Many shipwrecks within Florida Keys National Marine Sanctuary are open to diving and snorkeling
One of the goals of the national marine sanctuary system is to provide opportunities for people to learn about our nation’s maritime heritage. Therefore, many historical sites within Florida Keys National Marine Sanctuary are open to diving and snorkeling.
The exceptions are those sites located within the sanctuary’s Special-use Research Only Areas. These “no-entry” zones are set aside for research purposes and no snorkeling or diving is allowed within them. Research-only Areas are located at Tennessee Reef, Conch Reef, Looe Key patch reef, and Eastern Sambo. The Tortugas South Ecological Reserve is also closed to diving and snorkeling.

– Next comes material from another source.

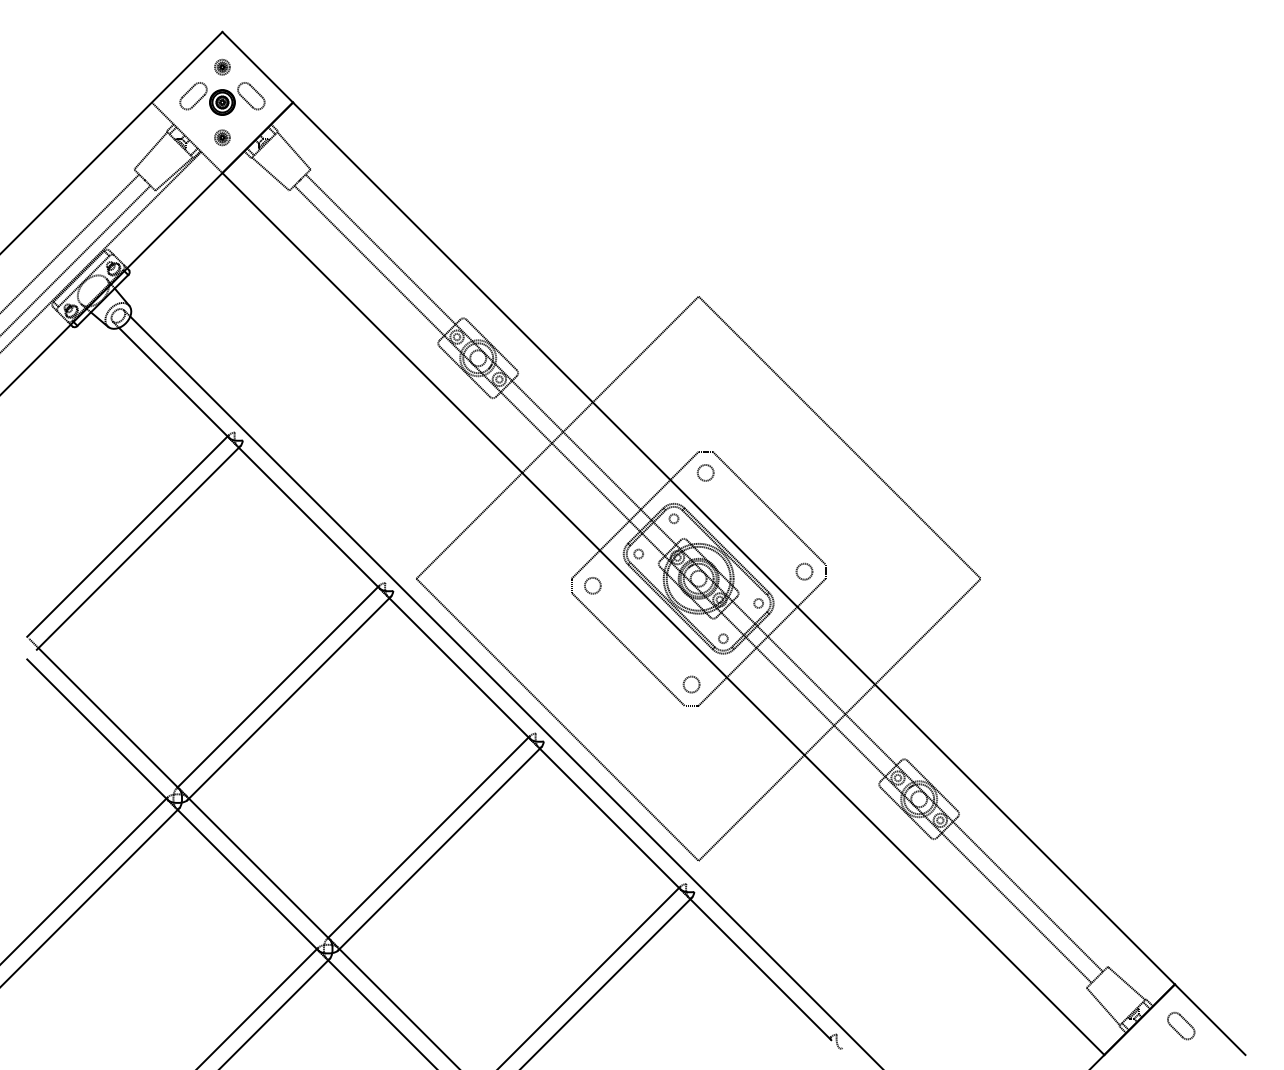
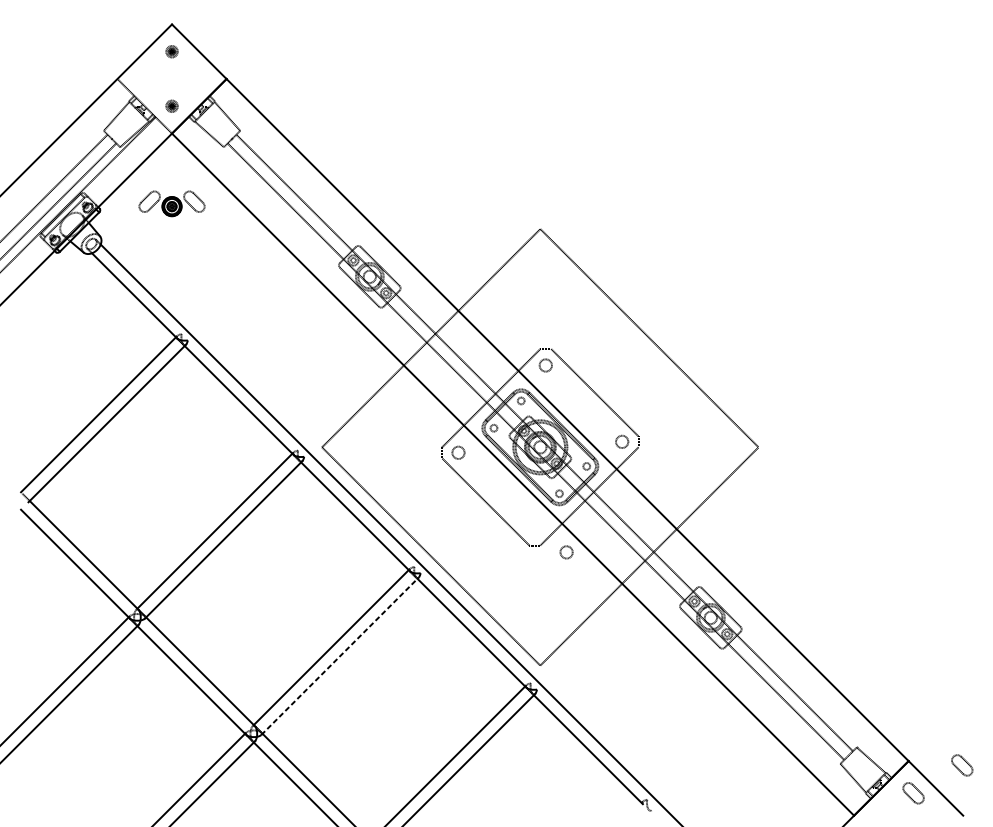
part: (222, 98) -> (172, 203), moved
circle: (691, 684) -> (566, 552), moved
line: (440, 848) -> (340, 655), solid -> dashed
part: (1244, 990) -> (962, 765), added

If you are interested in diving or snorkeling shipwrecks within Florida Keys National Marine Sanctuary, we encourage you to check out the sanctuary’s Shipwreck Trail. These historic ships lie scattered along the treacherous coral reefs and buried a few miles off shore. The nine ships along this Shipwreck Trail have many tales to tell, from the stories of individuals who came before us to why they were here and their difficulties in navigating these waters.
Visitors are encouraged to explore the sites along the trail. An underwater guide is available for each site on the Shipwreck Trail, providing the shipwreck and mooring buoy positions, history, a site map, and information about marine life that divers might encounter. Conditions on the Shipwreck Trail sites vary from easy dives in shallow water to deeper dives of l00 feet or more where swift currents may be encountered. Some of the deeper sites require mooring to submerged buoys.
Remember that if you do dive or snorkel on shipwrecks in the sanctuary, be respectful of these resources and do not disturb them.